Work instructions.
Reproduce, word for word, the portion of the median salary page below from "Median Employee Salary" to "table by hand.".

Median Employee Salary
Problem
From Employee(Id, Company, Salary), return the median salary row of every company.
rows = [(1,'A',2341),(2,'A',341),(3,'A',15),(4,'A',15314),(5,'A',451),(6,'A',513),(7,'B',15),(8,'B',13),(9,'B',1154),(10,'B',1345),(11,'B',1221),(12,'B',234),(13,'C',2345),(14,'C',2645),(15,'C',2645),(16,'C',2652),(17,'C',65)]median rows per companySELECT Id, Company, Salary FROM (
SELECT Id, Company, Salary,
ROW_NUMBER() OVER (PARTITION BY Company ORDER BY Salary) AS r,
COUNT(*) OVER (PARTITION BY Company) AS n
FROM Employee
) t
WHERE r BETWEEN n/2 + (n%2=1) AND n/2 + 1;Explanation
To find a median you need each company's salaries lined up in order and then pick the value(s) in the middle. The query does exactly this using window functions so it never has to physically sort the whole table by hand.
The inner query stamps every row with two numbers per company. ROW_NUMBER() OVER (PARTITION BY Company ORDER BY Salary) gives each row its rank r within its company from lowest salary to highest, and COUNT(*) OVER (PARTITION BY Company) gives n, how many employees that company has.
The outer WHERE keeps only the middle row(s). For an odd count there is one middle rank; for an even count there are two. The bound r BETWEEN n/2 + (n%2=1) AND n/2 + 1 captures both cases at once.

Dataset entries.
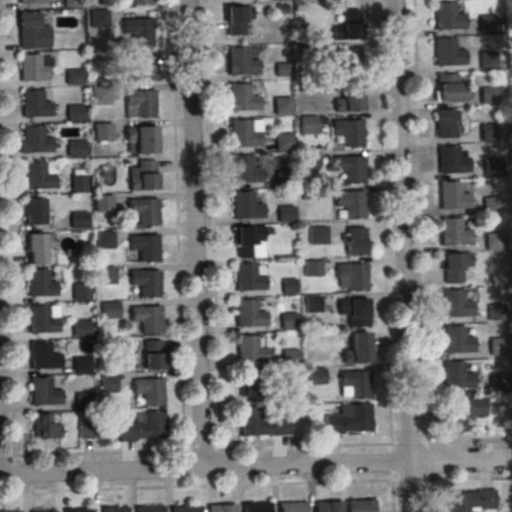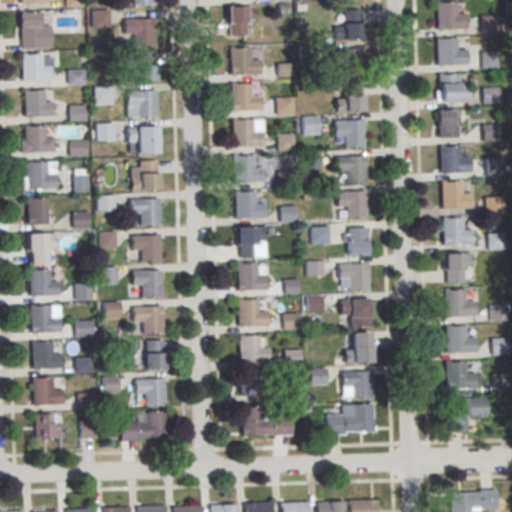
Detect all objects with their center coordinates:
building: (32, 0)
building: (276, 0)
building: (277, 0)
building: (139, 1)
building: (141, 1)
building: (32, 2)
building: (71, 3)
building: (71, 5)
building: (447, 16)
building: (99, 17)
building: (446, 18)
building: (237, 19)
building: (98, 20)
building: (486, 23)
building: (347, 25)
building: (486, 25)
building: (138, 28)
building: (137, 29)
building: (33, 30)
building: (31, 33)
building: (447, 52)
building: (446, 55)
building: (486, 58)
building: (240, 61)
building: (241, 61)
building: (486, 61)
building: (345, 62)
building: (143, 65)
building: (36, 66)
building: (282, 69)
building: (31, 70)
building: (74, 76)
building: (74, 78)
building: (449, 88)
building: (449, 91)
building: (488, 94)
building: (100, 95)
building: (100, 97)
building: (241, 97)
building: (242, 97)
building: (487, 97)
building: (347, 102)
building: (35, 103)
building: (138, 103)
building: (139, 103)
building: (282, 105)
building: (34, 106)
building: (281, 107)
building: (75, 112)
building: (74, 114)
building: (445, 122)
building: (308, 124)
building: (307, 126)
building: (101, 131)
building: (349, 131)
building: (488, 131)
building: (245, 132)
building: (102, 133)
building: (242, 133)
building: (347, 134)
building: (488, 134)
building: (140, 137)
building: (34, 139)
building: (139, 139)
building: (282, 140)
building: (35, 142)
building: (281, 143)
building: (76, 146)
building: (75, 150)
building: (310, 160)
building: (451, 160)
building: (450, 162)
building: (491, 166)
building: (350, 167)
building: (244, 168)
building: (244, 169)
building: (491, 169)
building: (349, 170)
building: (38, 174)
building: (142, 175)
building: (37, 178)
building: (282, 179)
building: (74, 184)
building: (452, 195)
building: (451, 198)
building: (102, 201)
building: (350, 202)
building: (491, 203)
building: (245, 204)
building: (102, 205)
building: (246, 205)
building: (349, 205)
building: (490, 207)
building: (143, 209)
building: (35, 210)
building: (144, 210)
building: (284, 215)
building: (79, 218)
road: (383, 222)
road: (419, 222)
road: (176, 225)
road: (212, 225)
building: (453, 231)
road: (194, 234)
building: (317, 234)
building: (453, 234)
building: (317, 236)
building: (105, 239)
building: (354, 240)
building: (493, 240)
building: (104, 241)
building: (248, 241)
building: (355, 243)
building: (493, 243)
building: (38, 246)
building: (144, 246)
building: (143, 247)
road: (6, 250)
road: (402, 255)
building: (454, 266)
building: (312, 268)
building: (311, 269)
building: (451, 270)
building: (106, 274)
building: (352, 274)
building: (105, 277)
building: (247, 277)
building: (248, 277)
building: (352, 277)
building: (145, 281)
building: (145, 281)
building: (40, 283)
building: (40, 285)
building: (288, 285)
building: (81, 291)
building: (80, 293)
building: (312, 303)
building: (455, 304)
building: (313, 306)
building: (454, 306)
building: (110, 309)
building: (354, 310)
building: (109, 311)
building: (496, 311)
building: (248, 312)
building: (248, 313)
building: (352, 313)
building: (496, 314)
building: (146, 317)
building: (147, 317)
building: (42, 319)
building: (289, 320)
building: (41, 321)
building: (287, 323)
building: (81, 327)
building: (80, 330)
building: (457, 339)
building: (455, 342)
building: (497, 345)
building: (357, 347)
building: (250, 348)
building: (496, 348)
building: (250, 349)
building: (152, 353)
building: (44, 355)
building: (290, 355)
building: (42, 358)
building: (288, 360)
building: (81, 368)
building: (316, 375)
building: (314, 378)
building: (456, 378)
building: (456, 378)
building: (498, 381)
building: (357, 382)
building: (107, 383)
building: (247, 383)
building: (497, 384)
building: (107, 385)
building: (355, 385)
building: (148, 389)
building: (148, 390)
building: (44, 391)
building: (43, 394)
building: (288, 394)
building: (82, 402)
building: (463, 411)
building: (349, 419)
building: (252, 421)
building: (261, 423)
building: (45, 426)
building: (143, 426)
building: (84, 428)
building: (44, 430)
building: (85, 431)
road: (2, 457)
road: (256, 467)
road: (391, 478)
building: (470, 499)
building: (327, 505)
building: (359, 505)
building: (360, 505)
building: (256, 506)
building: (291, 506)
building: (292, 506)
building: (327, 506)
building: (256, 507)
building: (148, 508)
building: (149, 508)
building: (184, 508)
building: (220, 508)
building: (220, 508)
building: (44, 509)
building: (77, 509)
building: (113, 509)
building: (113, 509)
building: (185, 509)
building: (8, 510)
building: (42, 510)
building: (78, 510)
building: (9, 511)
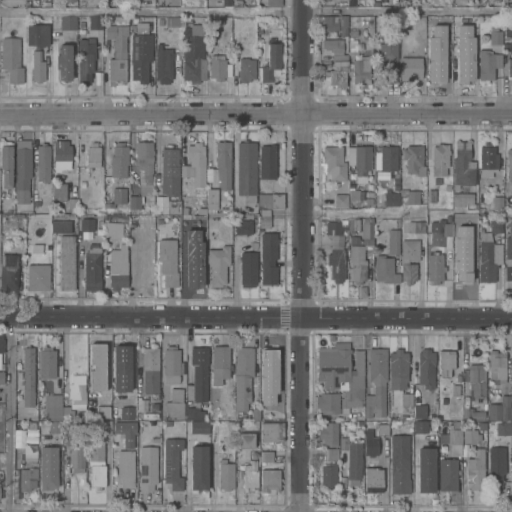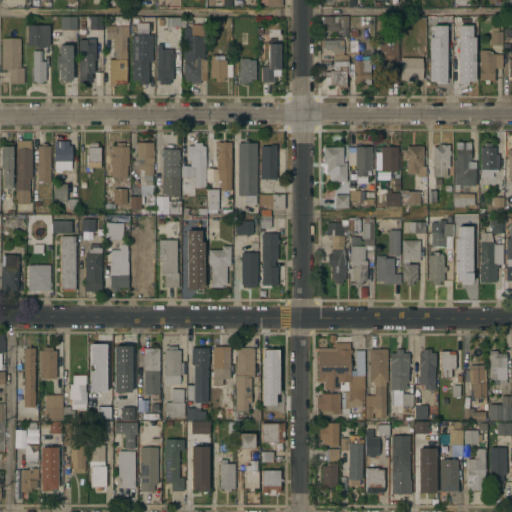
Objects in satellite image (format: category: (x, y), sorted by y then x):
building: (496, 0)
building: (41, 2)
building: (172, 2)
building: (227, 2)
building: (237, 2)
building: (273, 2)
building: (377, 2)
road: (256, 13)
building: (119, 19)
building: (217, 20)
building: (95, 21)
building: (68, 22)
building: (93, 22)
building: (333, 22)
building: (66, 23)
building: (82, 23)
building: (335, 24)
building: (132, 27)
building: (140, 27)
building: (353, 32)
building: (445, 32)
building: (458, 33)
building: (37, 34)
building: (35, 35)
building: (495, 35)
building: (418, 37)
building: (494, 38)
building: (331, 45)
building: (354, 45)
building: (506, 46)
building: (335, 48)
building: (508, 50)
building: (141, 51)
building: (388, 51)
building: (117, 52)
building: (436, 53)
building: (116, 54)
building: (194, 54)
building: (464, 54)
building: (139, 57)
building: (192, 57)
building: (11, 58)
building: (10, 59)
building: (85, 59)
building: (64, 61)
building: (84, 61)
building: (62, 62)
building: (270, 62)
building: (271, 62)
building: (388, 62)
building: (164, 64)
building: (437, 64)
building: (488, 64)
building: (163, 65)
building: (487, 65)
building: (37, 66)
building: (219, 66)
building: (217, 67)
building: (36, 68)
building: (246, 68)
building: (410, 68)
building: (510, 68)
building: (408, 69)
building: (466, 69)
building: (245, 70)
building: (359, 71)
building: (361, 71)
building: (337, 73)
building: (337, 74)
road: (255, 114)
building: (61, 154)
building: (93, 154)
building: (60, 155)
building: (92, 155)
building: (388, 157)
building: (438, 157)
building: (358, 158)
building: (387, 158)
building: (119, 159)
building: (414, 159)
building: (488, 159)
building: (412, 160)
building: (439, 160)
building: (43, 161)
building: (144, 161)
building: (198, 161)
building: (268, 161)
building: (361, 161)
building: (117, 162)
building: (266, 162)
building: (334, 162)
building: (42, 163)
building: (333, 163)
building: (6, 164)
building: (224, 164)
building: (508, 164)
building: (509, 164)
building: (193, 165)
building: (462, 165)
building: (5, 166)
building: (222, 166)
building: (22, 169)
building: (245, 169)
building: (185, 170)
building: (247, 170)
building: (21, 172)
building: (169, 172)
building: (462, 174)
building: (142, 175)
building: (168, 177)
building: (436, 180)
building: (82, 183)
building: (447, 186)
building: (57, 191)
building: (59, 191)
building: (369, 193)
building: (212, 194)
building: (354, 194)
building: (431, 195)
building: (401, 196)
building: (413, 196)
building: (412, 197)
building: (108, 198)
building: (391, 198)
building: (341, 199)
building: (390, 199)
building: (461, 199)
building: (37, 200)
building: (107, 200)
building: (270, 200)
building: (497, 200)
building: (269, 201)
building: (339, 201)
building: (138, 202)
building: (71, 205)
building: (165, 206)
building: (121, 217)
building: (7, 219)
building: (474, 219)
building: (159, 220)
building: (148, 221)
building: (19, 224)
building: (87, 224)
building: (496, 224)
building: (353, 225)
building: (416, 225)
building: (59, 226)
building: (244, 226)
building: (336, 226)
building: (353, 226)
building: (495, 226)
building: (60, 227)
building: (86, 227)
building: (242, 227)
building: (416, 227)
building: (460, 229)
building: (439, 230)
building: (112, 231)
building: (437, 231)
building: (363, 234)
building: (508, 239)
building: (186, 240)
building: (393, 240)
building: (392, 242)
building: (254, 244)
building: (409, 249)
building: (408, 250)
building: (268, 252)
building: (361, 252)
building: (462, 254)
building: (508, 254)
road: (298, 255)
building: (488, 256)
building: (193, 259)
building: (267, 259)
building: (169, 260)
building: (488, 260)
building: (66, 261)
building: (67, 262)
building: (166, 262)
building: (336, 263)
building: (356, 263)
building: (145, 264)
building: (219, 264)
building: (143, 265)
building: (198, 266)
building: (435, 266)
building: (463, 266)
building: (118, 267)
building: (217, 267)
building: (91, 268)
building: (92, 268)
building: (249, 268)
building: (434, 268)
building: (247, 269)
building: (385, 269)
building: (117, 270)
building: (384, 270)
building: (8, 272)
building: (8, 272)
building: (407, 272)
building: (408, 272)
building: (508, 273)
building: (37, 276)
building: (36, 278)
road: (256, 318)
building: (1, 342)
building: (0, 358)
building: (121, 359)
building: (446, 361)
building: (47, 362)
building: (96, 363)
building: (444, 363)
building: (45, 364)
building: (171, 364)
building: (218, 365)
building: (220, 365)
building: (495, 365)
building: (497, 365)
building: (170, 366)
building: (426, 367)
building: (96, 368)
building: (120, 368)
building: (425, 369)
building: (149, 370)
building: (151, 370)
building: (511, 370)
building: (339, 373)
building: (397, 373)
building: (198, 374)
building: (242, 375)
building: (1, 376)
building: (28, 376)
building: (197, 376)
building: (268, 376)
building: (1, 377)
building: (27, 377)
building: (243, 377)
building: (398, 379)
building: (475, 380)
building: (376, 382)
building: (477, 382)
building: (375, 384)
building: (230, 388)
building: (455, 389)
building: (77, 391)
building: (76, 392)
building: (270, 393)
building: (406, 398)
building: (328, 402)
building: (175, 403)
building: (326, 403)
building: (132, 404)
building: (52, 406)
building: (154, 406)
building: (500, 408)
building: (173, 409)
building: (420, 410)
building: (499, 410)
building: (194, 411)
building: (218, 411)
building: (68, 412)
building: (104, 412)
building: (52, 413)
building: (125, 413)
building: (255, 413)
building: (271, 413)
building: (418, 413)
building: (473, 413)
road: (9, 414)
building: (194, 414)
building: (474, 415)
building: (168, 422)
building: (31, 424)
building: (105, 426)
building: (418, 426)
building: (54, 427)
building: (198, 427)
building: (198, 427)
building: (482, 427)
building: (502, 427)
building: (511, 427)
building: (382, 428)
building: (502, 428)
building: (510, 428)
building: (272, 431)
building: (66, 432)
building: (125, 432)
building: (270, 432)
building: (328, 432)
building: (455, 432)
building: (124, 433)
building: (327, 433)
building: (470, 435)
building: (454, 436)
building: (467, 437)
building: (246, 439)
building: (245, 440)
building: (419, 440)
building: (343, 443)
building: (370, 443)
building: (370, 446)
building: (30, 451)
building: (454, 451)
building: (29, 453)
building: (77, 453)
building: (96, 453)
building: (332, 453)
building: (330, 454)
building: (267, 455)
building: (264, 456)
building: (226, 457)
building: (354, 457)
building: (352, 460)
building: (171, 463)
building: (400, 463)
building: (95, 465)
building: (398, 465)
building: (496, 466)
building: (148, 467)
building: (46, 468)
building: (47, 468)
building: (126, 468)
building: (146, 468)
building: (172, 468)
building: (197, 468)
building: (198, 468)
building: (495, 468)
building: (124, 469)
building: (475, 469)
building: (425, 470)
building: (474, 471)
building: (249, 474)
building: (251, 474)
building: (328, 474)
building: (446, 474)
building: (448, 474)
building: (97, 475)
building: (225, 475)
building: (225, 476)
building: (327, 476)
building: (28, 478)
building: (425, 478)
building: (27, 479)
building: (373, 479)
building: (268, 480)
building: (270, 480)
building: (373, 480)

Completed task.
Median Employee Salary
Problem
From Employee(Id, Company, Salary), return the median salary row of every company.
rows = [(1,'A',2341),(2,'A',341),(3,'A',15),(4,'A',15314),(5,'A',451),(6,'A',513),(7,'B',15),(8,'B',13),(9,'B',1154),(10,'B',1345),(11,'B',1221),(12,'B',234),(13,'C',2345),(14,'C',2645),(15,'C',2645),(16,'C',2652),(17,'C',65)]median rows per companySELECT Id, Company, Salary FROM (
SELECT Id, Company, Salary,
ROW_NUMBER() OVER (PARTITION BY Company ORDER BY Salary) AS r,
COUNT(*) OVER (PARTITION BY Company) AS n
FROM Employee
) t
WHERE r BETWEEN n/2 + (n%2=1) AND n/2 + 1;Explanation
To find a median you need each company's salaries lined up in order and then pick the value(s) in the middle. The query does exactly this using window functions so it never has to physically sort the whole table by hand.